Tyndale never had the satisfaction of completing his English Bible; but during his imprisonment, he may have learned that a complete translation, based largely upon his own, had actually been produced. The credit for this achievement, the first complete printed English Bible, is due to Miles Coverdale (1488-1569), afterward bishop of Exeter (1551-1553).
The details of its production are obscure. Coverdale met Tyndale in Hamburg, Germany in 1529, and is said to have assisted him in the translation of the Pentateuch. His own work was done under the patronage of Oliver Cromwell, who was anxious for the publication of an English Bible; and it was no doubt forwarded by the action of Convocation, which, under Archbishop Cranmer's leading, had petitioned in 1534 for the undertaking of such a work.
Coverdale's Bible was probably printed by Froschover in Zurich, Switzerland and was published at the end of 1535, with a dedication to Henry VIII. By this time, the conditions were more favorable to a Protestant Bible than they had been in 1525. Henry had finally broken with the Pope and had committed himself to the principle of an English Bible. Coverdale's work was accordingly tolerated by authority, and when the second edition of it appeared in 1537 (printed by an English printer, Nycolson of Southwark), it bore on its title-page the words, "Set forth with the King's most gracious license." In licensing Coverdale's translation, King Henry probably did not know how far he was sanctioning the work of Tyndale, which he had previously condemned.
In the New Testament, in particular, Tyndale's version is the basis of Coverdale's, and to a somewhat less extent this is also the case in the Pentateuch and Jonah; but Coverdale revised the work of his predecessor with the help of the Zurich German Bible of Zwingli and others (1524-1529), a Latin version by Pagninus, the Vulgate, and Luther. In his preface, he explicitly disclaims originality as a translator, and there is no sign that he made any noticeable use of the Greek and Hebrew; but he used the available Latin, German, and English versions with judgment. In the parts of the Old Testament which Tyndale had not published he appears to have translated mainly from the Zurich Bible. [Coverdale's Bible of 1535 was reprinted by Bagster, 1838.]

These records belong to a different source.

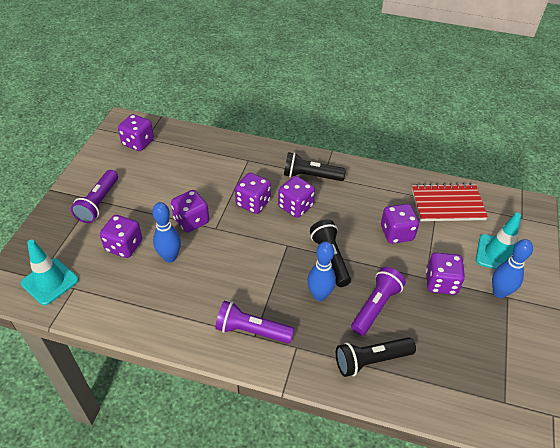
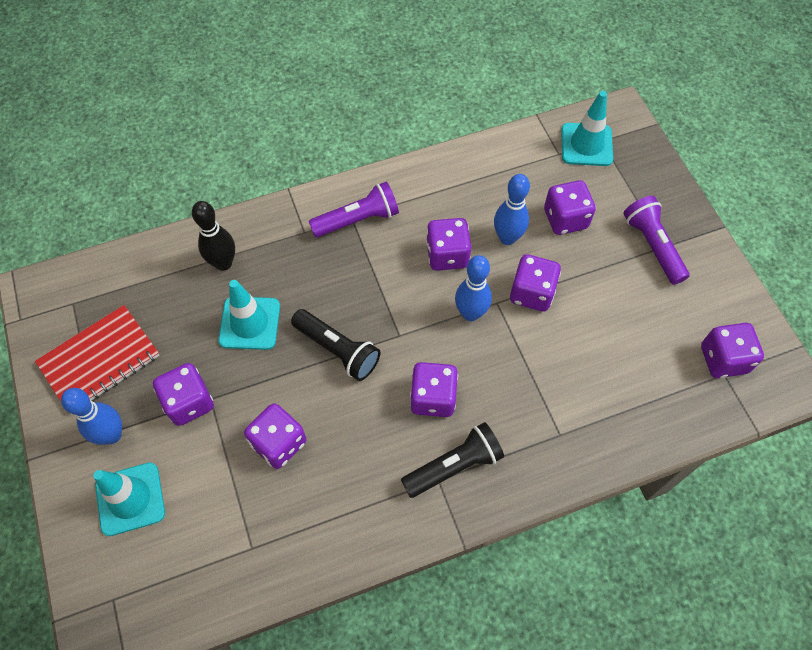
camera: 145 degrees right, 15 degrees up
(253, 203) = (488, 366): purple dice -> purple dice (447, 255)
(319, 295) = (318, 297): blue bowling pin -> blue bowling pin (470, 313)
(371, 360) = (223, 263): black flashlight -> black bowling pin
(376, 306) = (249, 323): purple flashlight -> turquoise traffic cone
(447, 204) = (233, 549): red notebook -> red notebook (100, 360)

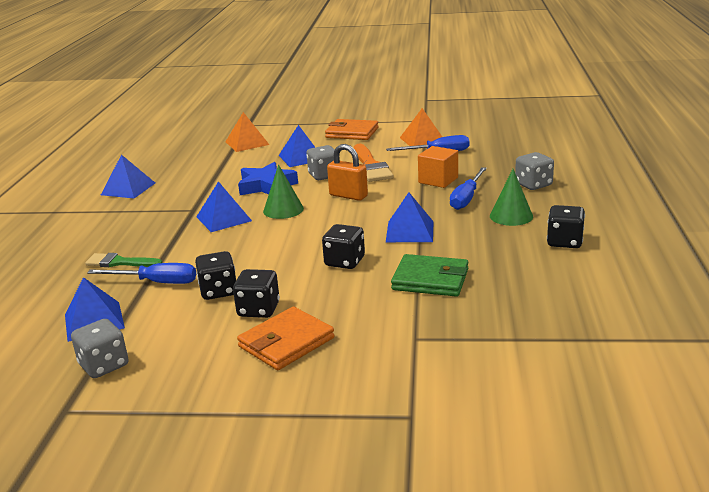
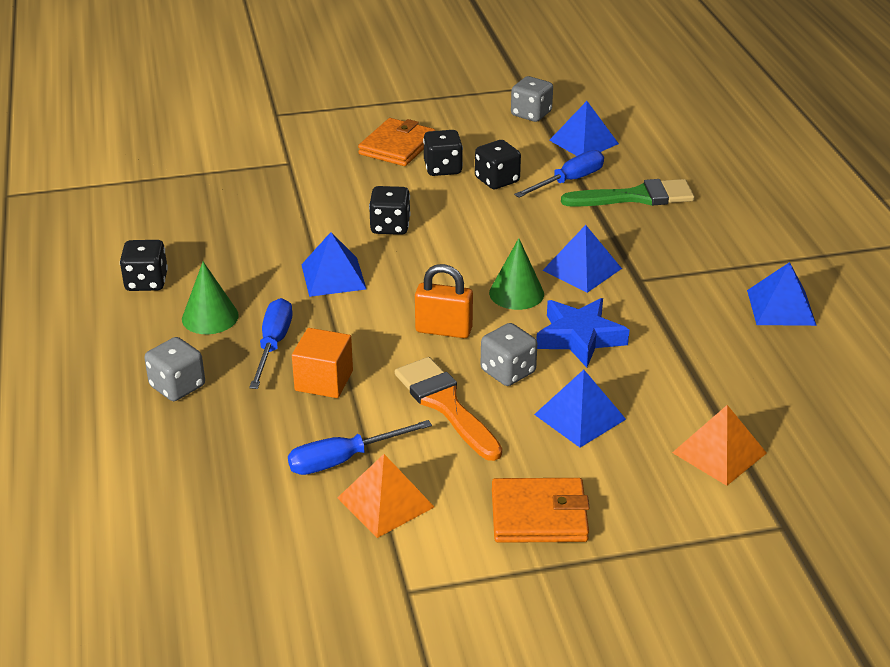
camera: 160 degrees right, 10 degrees up
(119, 262) = (636, 197): green brush -> green brush, size x1.54
(156, 282) = (569, 181): blue screwdriver -> blue screwdriver turned 150 degrees clockwise
(430, 279) = (291, 217): green wallet -> none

In one respect Coverdale's Bible was groundbreaking, namely, in the arrangement of the books of the. It is to Tyndale's example, no doubt, that the action of Coverdale is due. His Bible is divided into six parts -- (1) Pentateuch; (2) Joshua -- Esther; (3) Job -- "Solomon's Balettes" (i.e. Canticles); (4) Prophets; (5) "Apocrypha, the books and treatises which among the fathers of old are not reckoned to be of like authority with the other books of the Bible, neither are they found in the canon of the Hebrew"; (6) the New Testament. This represents the view generally taken by the Reformers, both in Germany and in England, and so far as concerns the English Bible, Coverdale's example was decisive.